Deploying apps that treat code as data
-
In short, I am quite against letting go of these restrictions. I think their benefit is huge. I know it makes it a pain to package some apps, but I still think it's worth it.
As for more specific points:
@girish said in Deploying apps that treat code as data:
Latest versions of node don't allow symlinking node_modules anymore
Do you have a source on this ? I am very surprised, as a lot of nodejs utilities use symlinks in node_modules, things like Lerna (https://lerna.js.org/), or even native
npm link
.@girish said in Deploying apps that treat code as data:
Koel wants to write to public directory to storage cover art. This is also the folder that contains all the js/css/webpack output! It also has code accessing things via relative paths. So, symlinking public to writable portion doesn't work.
You could do it the other way around :
- in Dockerfile, rename de folder
/app/code/public2
- create a symlink from
/app/code/public
to/app/data/public
- in start.sh create
/app/data/public
, and inside it create symlinks to everything in/app/code/public2
A bit hacky, but it should work I think
- in Dockerfile, rename de folder
-
@girish It may also be useful to have this concept available as a Tut/Writeup in the docs which you can link/send to upstream app devs to think about their app arch and adjust it for x, y, z benefits and easier inclusion into the Cloudron ecosystem.
If they ignore it, we have workarounds.
If they take it and make it, we all win -
My initial thought was along the lines of @robi's latest comment: as a first step lets have some good posts espousing the benefits of RW^X in app container directories and describe the pitfalls of letting everything devolve into a giant mess.
Ideally the first thing you do when you find an app that treats its code frivolously is link the authors to posts that describe why what they're doing is a Bad Idea (tm) and how the problem they're trying to solve with this crazy code-as-data strategy can be solved more sanely. (Obviously you'll want to be somewhat more respectful than this when opening a random issue on someone's free project lol, but really guys... don't do this.)

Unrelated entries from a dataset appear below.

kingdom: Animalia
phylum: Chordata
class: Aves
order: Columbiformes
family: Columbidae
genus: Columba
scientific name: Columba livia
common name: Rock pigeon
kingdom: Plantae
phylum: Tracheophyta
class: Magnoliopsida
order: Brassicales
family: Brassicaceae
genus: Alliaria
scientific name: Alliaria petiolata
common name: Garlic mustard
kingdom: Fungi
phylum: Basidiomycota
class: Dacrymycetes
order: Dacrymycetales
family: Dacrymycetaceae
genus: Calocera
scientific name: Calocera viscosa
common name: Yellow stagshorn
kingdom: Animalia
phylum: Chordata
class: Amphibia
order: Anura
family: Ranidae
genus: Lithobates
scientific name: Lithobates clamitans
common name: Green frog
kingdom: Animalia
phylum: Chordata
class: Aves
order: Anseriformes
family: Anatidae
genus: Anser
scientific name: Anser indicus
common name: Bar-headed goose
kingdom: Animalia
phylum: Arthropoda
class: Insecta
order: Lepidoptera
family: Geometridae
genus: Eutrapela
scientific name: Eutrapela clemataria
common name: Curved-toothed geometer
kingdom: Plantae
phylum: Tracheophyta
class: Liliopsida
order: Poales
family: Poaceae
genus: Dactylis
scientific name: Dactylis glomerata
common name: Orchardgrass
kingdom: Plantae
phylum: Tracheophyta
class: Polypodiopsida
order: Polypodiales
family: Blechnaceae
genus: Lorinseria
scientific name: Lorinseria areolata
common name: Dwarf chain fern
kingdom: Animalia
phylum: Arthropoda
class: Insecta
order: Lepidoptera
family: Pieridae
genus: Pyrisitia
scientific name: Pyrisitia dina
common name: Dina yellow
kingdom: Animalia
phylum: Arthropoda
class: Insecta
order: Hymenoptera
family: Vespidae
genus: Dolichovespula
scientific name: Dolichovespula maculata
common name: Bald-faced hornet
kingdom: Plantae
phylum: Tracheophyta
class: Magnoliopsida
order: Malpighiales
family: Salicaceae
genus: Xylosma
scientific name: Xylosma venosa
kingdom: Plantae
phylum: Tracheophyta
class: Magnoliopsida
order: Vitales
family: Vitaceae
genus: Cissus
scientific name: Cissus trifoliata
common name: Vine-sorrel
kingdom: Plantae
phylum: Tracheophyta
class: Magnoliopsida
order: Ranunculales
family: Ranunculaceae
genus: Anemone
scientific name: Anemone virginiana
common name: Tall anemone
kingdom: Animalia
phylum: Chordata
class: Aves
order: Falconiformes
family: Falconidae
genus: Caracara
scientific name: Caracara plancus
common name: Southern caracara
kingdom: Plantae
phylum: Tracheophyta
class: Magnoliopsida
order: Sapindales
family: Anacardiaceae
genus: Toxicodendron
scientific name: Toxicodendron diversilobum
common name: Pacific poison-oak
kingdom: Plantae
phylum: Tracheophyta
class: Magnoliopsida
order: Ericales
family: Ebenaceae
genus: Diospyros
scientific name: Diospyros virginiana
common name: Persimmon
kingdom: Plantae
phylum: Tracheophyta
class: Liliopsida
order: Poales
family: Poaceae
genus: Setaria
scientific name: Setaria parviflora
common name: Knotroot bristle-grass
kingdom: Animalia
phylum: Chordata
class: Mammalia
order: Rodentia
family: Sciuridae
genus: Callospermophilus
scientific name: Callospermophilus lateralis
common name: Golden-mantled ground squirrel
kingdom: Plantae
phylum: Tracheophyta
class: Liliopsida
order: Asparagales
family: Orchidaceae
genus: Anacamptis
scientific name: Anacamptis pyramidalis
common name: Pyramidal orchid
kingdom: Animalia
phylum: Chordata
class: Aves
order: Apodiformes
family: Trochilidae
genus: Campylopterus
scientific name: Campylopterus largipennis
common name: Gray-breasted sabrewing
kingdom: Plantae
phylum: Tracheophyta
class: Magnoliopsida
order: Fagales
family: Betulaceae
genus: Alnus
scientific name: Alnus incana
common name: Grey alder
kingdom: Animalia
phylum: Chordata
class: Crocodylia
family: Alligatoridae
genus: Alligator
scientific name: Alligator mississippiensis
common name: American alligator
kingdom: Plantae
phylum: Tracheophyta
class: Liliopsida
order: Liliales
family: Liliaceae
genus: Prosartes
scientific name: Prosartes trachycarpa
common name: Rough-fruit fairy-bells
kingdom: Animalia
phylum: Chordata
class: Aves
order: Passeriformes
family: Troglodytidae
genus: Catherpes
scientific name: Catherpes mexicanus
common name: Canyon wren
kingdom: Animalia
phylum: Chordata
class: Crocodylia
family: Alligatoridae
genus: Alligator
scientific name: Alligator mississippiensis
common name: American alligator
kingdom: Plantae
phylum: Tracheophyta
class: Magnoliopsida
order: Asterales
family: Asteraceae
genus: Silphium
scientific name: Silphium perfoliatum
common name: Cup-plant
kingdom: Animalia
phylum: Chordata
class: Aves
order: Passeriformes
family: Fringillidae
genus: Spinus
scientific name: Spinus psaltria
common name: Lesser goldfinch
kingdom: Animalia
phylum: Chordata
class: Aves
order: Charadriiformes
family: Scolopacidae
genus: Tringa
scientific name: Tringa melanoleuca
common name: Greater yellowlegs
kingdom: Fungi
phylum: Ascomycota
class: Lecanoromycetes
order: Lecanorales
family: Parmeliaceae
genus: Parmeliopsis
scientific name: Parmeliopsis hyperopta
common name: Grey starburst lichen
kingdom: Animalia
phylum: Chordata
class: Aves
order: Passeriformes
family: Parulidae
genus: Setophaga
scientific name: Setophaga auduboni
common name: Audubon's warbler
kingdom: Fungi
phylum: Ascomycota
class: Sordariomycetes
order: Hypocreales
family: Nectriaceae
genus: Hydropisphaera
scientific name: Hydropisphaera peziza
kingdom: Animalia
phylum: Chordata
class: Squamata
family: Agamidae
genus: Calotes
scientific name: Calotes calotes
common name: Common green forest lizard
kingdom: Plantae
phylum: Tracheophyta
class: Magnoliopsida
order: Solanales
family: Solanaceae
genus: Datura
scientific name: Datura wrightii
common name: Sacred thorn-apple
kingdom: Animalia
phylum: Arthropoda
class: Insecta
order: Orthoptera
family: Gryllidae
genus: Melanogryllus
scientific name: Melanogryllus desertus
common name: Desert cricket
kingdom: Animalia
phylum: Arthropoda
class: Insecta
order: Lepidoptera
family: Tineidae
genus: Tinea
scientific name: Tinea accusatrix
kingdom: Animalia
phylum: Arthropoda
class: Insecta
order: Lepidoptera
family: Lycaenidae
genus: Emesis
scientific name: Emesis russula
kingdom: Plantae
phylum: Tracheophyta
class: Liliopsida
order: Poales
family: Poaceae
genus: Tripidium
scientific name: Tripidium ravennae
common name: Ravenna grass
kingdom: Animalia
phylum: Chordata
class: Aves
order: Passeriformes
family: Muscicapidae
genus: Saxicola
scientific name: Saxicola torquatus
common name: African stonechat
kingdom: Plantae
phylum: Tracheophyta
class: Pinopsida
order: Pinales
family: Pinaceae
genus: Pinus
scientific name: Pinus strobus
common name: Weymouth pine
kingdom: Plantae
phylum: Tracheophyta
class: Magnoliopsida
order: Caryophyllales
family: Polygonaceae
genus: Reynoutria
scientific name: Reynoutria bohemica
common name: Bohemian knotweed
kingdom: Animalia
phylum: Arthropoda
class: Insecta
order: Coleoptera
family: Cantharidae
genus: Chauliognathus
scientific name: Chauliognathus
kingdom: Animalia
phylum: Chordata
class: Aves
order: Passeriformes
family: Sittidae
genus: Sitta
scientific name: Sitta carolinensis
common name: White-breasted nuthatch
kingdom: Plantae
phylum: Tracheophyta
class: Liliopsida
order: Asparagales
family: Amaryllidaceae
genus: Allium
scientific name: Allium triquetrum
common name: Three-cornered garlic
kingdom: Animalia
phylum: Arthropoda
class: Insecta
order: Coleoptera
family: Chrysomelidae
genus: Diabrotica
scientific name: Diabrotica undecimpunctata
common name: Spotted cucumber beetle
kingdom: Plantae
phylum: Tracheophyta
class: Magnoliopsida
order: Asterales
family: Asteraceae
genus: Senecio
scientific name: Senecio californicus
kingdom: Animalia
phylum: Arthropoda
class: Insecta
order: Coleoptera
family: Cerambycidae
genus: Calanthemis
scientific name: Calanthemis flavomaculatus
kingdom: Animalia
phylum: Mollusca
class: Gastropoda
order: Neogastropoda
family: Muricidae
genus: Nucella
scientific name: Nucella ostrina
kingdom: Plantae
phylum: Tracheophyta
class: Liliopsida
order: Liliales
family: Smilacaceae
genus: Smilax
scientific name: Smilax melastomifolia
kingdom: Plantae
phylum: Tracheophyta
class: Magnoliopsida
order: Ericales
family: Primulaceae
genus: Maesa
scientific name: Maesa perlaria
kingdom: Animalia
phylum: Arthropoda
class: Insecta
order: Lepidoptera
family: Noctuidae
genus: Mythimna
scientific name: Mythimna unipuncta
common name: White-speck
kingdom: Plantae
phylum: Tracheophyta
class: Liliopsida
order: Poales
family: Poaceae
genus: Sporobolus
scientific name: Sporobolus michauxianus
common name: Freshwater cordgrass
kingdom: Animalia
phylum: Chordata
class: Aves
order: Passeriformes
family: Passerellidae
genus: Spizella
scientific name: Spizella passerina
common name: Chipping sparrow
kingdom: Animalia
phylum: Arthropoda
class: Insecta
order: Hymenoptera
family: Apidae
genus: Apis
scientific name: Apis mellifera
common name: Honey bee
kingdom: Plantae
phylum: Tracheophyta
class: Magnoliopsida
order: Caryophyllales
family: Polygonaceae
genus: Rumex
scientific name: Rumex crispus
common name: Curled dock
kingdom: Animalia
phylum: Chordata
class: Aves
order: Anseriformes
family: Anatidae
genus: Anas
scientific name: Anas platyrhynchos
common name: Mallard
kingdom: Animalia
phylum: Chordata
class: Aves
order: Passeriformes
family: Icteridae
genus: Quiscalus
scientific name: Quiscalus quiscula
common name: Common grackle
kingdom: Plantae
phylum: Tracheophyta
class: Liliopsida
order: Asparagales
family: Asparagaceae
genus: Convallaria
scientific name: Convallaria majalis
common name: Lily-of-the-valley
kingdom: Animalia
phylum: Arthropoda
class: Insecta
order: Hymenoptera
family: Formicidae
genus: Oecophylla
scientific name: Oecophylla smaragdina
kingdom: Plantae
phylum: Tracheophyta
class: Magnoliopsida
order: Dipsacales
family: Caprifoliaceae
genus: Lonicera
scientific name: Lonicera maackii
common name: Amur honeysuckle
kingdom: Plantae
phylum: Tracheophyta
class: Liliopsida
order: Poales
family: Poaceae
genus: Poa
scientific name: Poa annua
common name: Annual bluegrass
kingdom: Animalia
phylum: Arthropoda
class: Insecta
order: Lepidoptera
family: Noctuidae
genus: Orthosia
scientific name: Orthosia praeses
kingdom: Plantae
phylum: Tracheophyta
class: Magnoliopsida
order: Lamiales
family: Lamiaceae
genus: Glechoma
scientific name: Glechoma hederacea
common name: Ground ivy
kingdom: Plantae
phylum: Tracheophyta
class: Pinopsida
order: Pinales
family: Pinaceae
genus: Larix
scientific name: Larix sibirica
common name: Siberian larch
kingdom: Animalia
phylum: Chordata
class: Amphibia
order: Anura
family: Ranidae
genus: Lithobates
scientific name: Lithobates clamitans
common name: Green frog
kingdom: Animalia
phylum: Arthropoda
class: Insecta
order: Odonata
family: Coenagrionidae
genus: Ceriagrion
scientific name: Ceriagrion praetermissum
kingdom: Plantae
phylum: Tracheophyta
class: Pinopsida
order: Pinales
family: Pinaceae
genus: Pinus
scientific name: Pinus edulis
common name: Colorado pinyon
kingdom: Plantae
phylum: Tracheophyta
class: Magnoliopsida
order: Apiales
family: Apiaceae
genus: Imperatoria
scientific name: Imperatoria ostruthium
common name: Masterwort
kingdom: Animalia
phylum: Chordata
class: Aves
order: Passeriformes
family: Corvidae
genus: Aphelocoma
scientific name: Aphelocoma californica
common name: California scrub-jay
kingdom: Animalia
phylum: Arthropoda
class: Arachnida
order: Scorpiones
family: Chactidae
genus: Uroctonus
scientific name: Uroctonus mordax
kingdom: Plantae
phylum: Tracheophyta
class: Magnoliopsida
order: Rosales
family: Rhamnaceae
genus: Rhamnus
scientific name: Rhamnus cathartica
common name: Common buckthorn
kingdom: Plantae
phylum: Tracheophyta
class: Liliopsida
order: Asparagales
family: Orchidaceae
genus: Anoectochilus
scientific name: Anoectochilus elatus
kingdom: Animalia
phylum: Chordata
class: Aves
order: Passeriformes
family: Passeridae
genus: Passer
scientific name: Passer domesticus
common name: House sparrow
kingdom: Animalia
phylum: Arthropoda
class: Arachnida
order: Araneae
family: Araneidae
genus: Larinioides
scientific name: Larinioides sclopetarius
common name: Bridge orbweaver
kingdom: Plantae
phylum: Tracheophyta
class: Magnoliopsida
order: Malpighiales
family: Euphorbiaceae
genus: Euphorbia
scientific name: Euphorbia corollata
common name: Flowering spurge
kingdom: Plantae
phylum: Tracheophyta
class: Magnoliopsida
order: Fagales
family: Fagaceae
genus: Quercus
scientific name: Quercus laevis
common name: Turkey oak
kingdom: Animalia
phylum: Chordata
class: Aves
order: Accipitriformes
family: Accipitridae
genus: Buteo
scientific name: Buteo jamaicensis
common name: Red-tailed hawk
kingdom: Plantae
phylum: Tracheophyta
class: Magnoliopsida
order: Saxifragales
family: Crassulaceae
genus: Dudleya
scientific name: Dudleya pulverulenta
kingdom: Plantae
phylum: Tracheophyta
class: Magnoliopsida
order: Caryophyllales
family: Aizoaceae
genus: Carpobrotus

As far as the initial question where we attempt to proceed assuming we can't tame the app's behavior, maybe a "messy mode" for apps where backups include more directories than just /data. Backups would be much larger. Images maybe couldn't be based on the cloudron base image. Updates would become very messy (maybe just overwrite files with ones from the new image?). At that point I'm not sure if it would be sustainable to officially support such apps at all, they might require a white glove support for individual installations.
-
@mehdi said in Deploying apps that treat code as data:
@girish said in Deploying apps that treat code as data:
Latest versions of node don't allow symlinking node_modules anymore
Do you have a source on this ? I am very surprised, as a lot of nodejs utilities use symlinks in node_modules, things like Lerna (https://lerna.js.org/), or even native npm link.
Yes, see https://github.com/npm/cli/issues/3669 and (related) https://github.com/nodejs/node/issues/22922 . We symlink node_modules in the nodebb app which doesn't work anymore because of this. Not 100% sure but I think npm link creates symlinks inside node_modules which is different from this one where node_modules itself is symlinked.
-
Probably a possible solution is to allow multiple Volumes to be mounted to the container, so there is no need for a syslink, and is still easy to backup, the backup script knows which volume to backup for each container.
Is a bit more work on the Backup script, but should allow an easier port to Cloudron.Or, I see as an alternative the release of the Manifest standard as a separate Spec from Cloudron, like the "Compose Spec".
This should allow developers to better understand what cloudron and the manifest support and how they work, and hopefully start to act more in line with safer containerization standards. -
@girish : it will for sure be impossible to persuade others to do it the Cloudron way, so the problem has to be addressed.
Personally I feel the Cloudron stability and reliability is SO IMPORTANT that it must be preserved and it is the priority. If it is impossible to find a solution, we have to accept a situation like
"sorry, this XXX app is such a mess, it is not possible to make it comply with Cloudron standards, and even though it is good functionality, and we could possibly package it, we're not going to. Because it's a mess."
While I don't have a technical solution approach to the problem, I think it's almost inevitable that we end up with another status of apps :
- OFFICIAL (package tested, released, maintained, conforms to Cloudron standards)
- UNSTABLE (although I don't like this word : should be Beta or not-yet-officially-released)
- MESS or "Pig's Breakfast" (packaged, works, use it, but maintained as best endeavours, esp ref backups, because upstream dev does not conform to Cloudron standards)
Not ideal, but better than lowering Cloudron standards. Would rather accept not having XXX app in the store.
-
@moocloud_matt said in Deploying apps that treat code as data:
a possible solution is to allow multiple Volumes to be mounted to the container
This is along the lines of OpenEBS storage discussion here.
Elegant way to install an "elevator" to any directory in the container and swap out files we might need, without disrupting the app.